Roma, 14 novembre 2024 – L’arte e la scienza sono libere per natura, come rimarca anche la nostra Costituzione. Teatro, letteratura, arte e ricerca scientifica oltrepassano le barriere delle lingue, delle culture, delle diseguaglianze. Fare ricerca scientifica, così come fare teatro, significa attraversare confini e costruire ponti. Questo libro nasce con la duplice speranza di rappresentare in modo plastico ponti fra umanesimo e scienza e di essere una piccola prova di ricongiunzione di queste due culture al servizio della società civile.
Conoscenza scientifica e sapere umanistico; medicina e letteratura, teatro, arte: ogni volta, nelle loro occasioni d’incontro, accade qualcosa come il ritmo di una differenza e di un’affinità. L’enigma della distanza – apparentemente invalicabile, eppure dalla notte dei tempi sempre varcata – si scioglie all’ombra di una presenza sfuggente che sembra incarnarsi nei folgoranti versi della quinta parte della Terra desolata di Thomas S. Eliot: "Chi è il terzo che ti cammina sempre accanto? / Quando conto, ci siamo soltanto tu e io insieme, / Ma quando guardo avanti alla strada bianca / C’è sempre un altro che ti cammina accanto / Scivolando ravvolto in un mantello bruno, incappucciato / Non so se uomo o donna / – Ma chi è che ti sta all’altro fianco?".
Per provare a scoprire quali specifici lineamenti assuma la misteriosa “figura” che si colloca al confine delle due terre menzionate in precedenza, bisogna continuare a rivolgersi al mondo della poesia.

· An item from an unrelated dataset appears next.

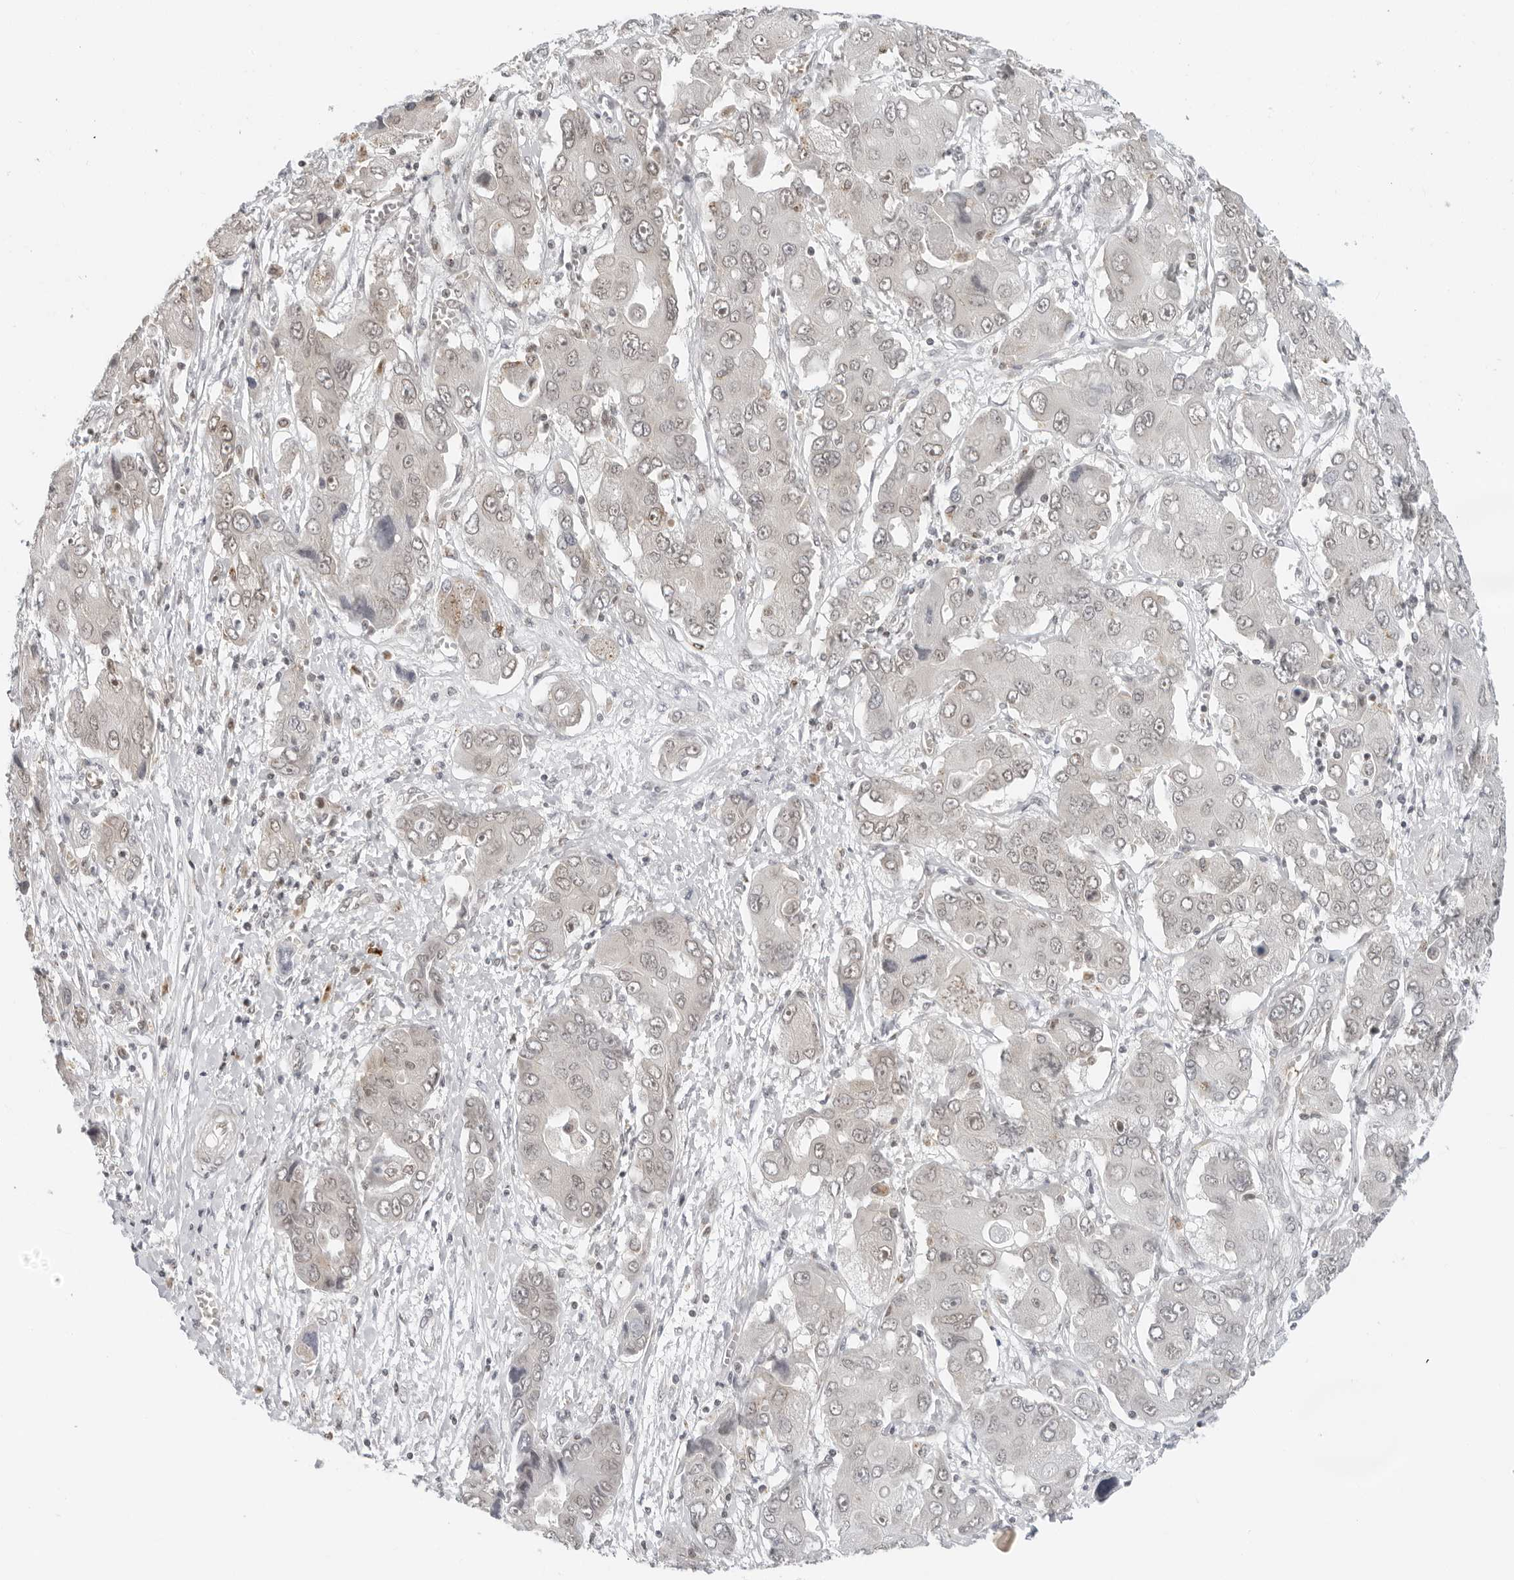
{"staining": {"intensity": "negative", "quantity": "none", "location": "none"}, "tissue": "liver cancer", "cell_type": "Tumor cells", "image_type": "cancer", "snomed": [{"axis": "morphology", "description": "Cholangiocarcinoma"}, {"axis": "topography", "description": "Liver"}], "caption": "Tumor cells are negative for brown protein staining in cholangiocarcinoma (liver).", "gene": "TOX4", "patient": {"sex": "male", "age": 67}}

Stoccolma, 7 dicembre 1996. Nel suo discorso per il conferimento del premio Nobel, all’insegna di una personale capacità di unire la profondità di pensiero a una leggiadra vena ironica, Wisława Szymborska celebra il valore di due grandi scienziati di epoche differenti – Isaac Newton e Maria Skłodowska Curie – esaltandone la vocazione alla curiosità e il coraggio di rifiutare categoriche certezze a favore, invece, di un dinamico esercizio del dubbio: "Se Isaak Newton non si fosse detto “non so“, le mele nel giardino sarebbero potute cadere davanti ai suoi occhi come grandine e lui, nel migliore dei casi, si sarebbe chinato a raccoglierle, mangiandole con gusto. Se la mia connazionale Maria Skłodowska Curie non si fosse detta “non so“, sarebbe sicuramente diventata insegnante di chimica per un convitto di signorine di buona famiglia, e avrebbe trascorso la vita svolgendo quest’attività, peraltro onesta. Ma si ripeteva “non so“ e proprio queste parole la condussero, e per due volte, a Stoccolma, dove vengono insignite del premio Nobel le persone di animo inquieto ed eternamente alla ricerca".
Sono, dunque, "due piccole paroline" ad affascinare la poetessa polacca indicandole il sentiero da seguire per la sua stessa arte: non so. È proprio nel nome della più semplice, e insieme della più destabilizzante, delle consapevolezze che si rinnova la prossimità tra scienza e cultura umanistica, accomunate da un analogo anelito a interrogare la realtà, a formulare un catalogo infinito di domande. Nella volontà di ripercorrere alcuni luoghi canonici della riflessione letteraria, teatrale e artistica sulla medicina, la malattia (nella sua evidenza di “fatto sociale” e nelle plurime manifestazioni fisiche e mentali che la contraddistinguono), la morte, il corpo, la cura – lungo una traversata dall’esteso arco cronologico, condotta per stazioni in cui si intrecciano molteplici destini, e se ne intravedono tanti altri in filigrana, nella loro assenza –, le pagine di questo libro sono un omaggio alla ricerca inesausta di quesiti, al desiderio di confrontarsi con la propria finitudine e sofferenza, accettando di possedere una parola e un pensiero fragili, da mettere in discussione e da cui continuamente ripartire.
In fondo, questo libro racchiude l’ambizione di custodire una dimensione “etica”, invitando a guardare il presente con gli occhi, le visioni e le fragili parole di chi ci ha preceduto, e suggerendo di abitare il proprio corpo e il proprio pensiero non dimenticando lo spazio che a essi ci lega e ci separa.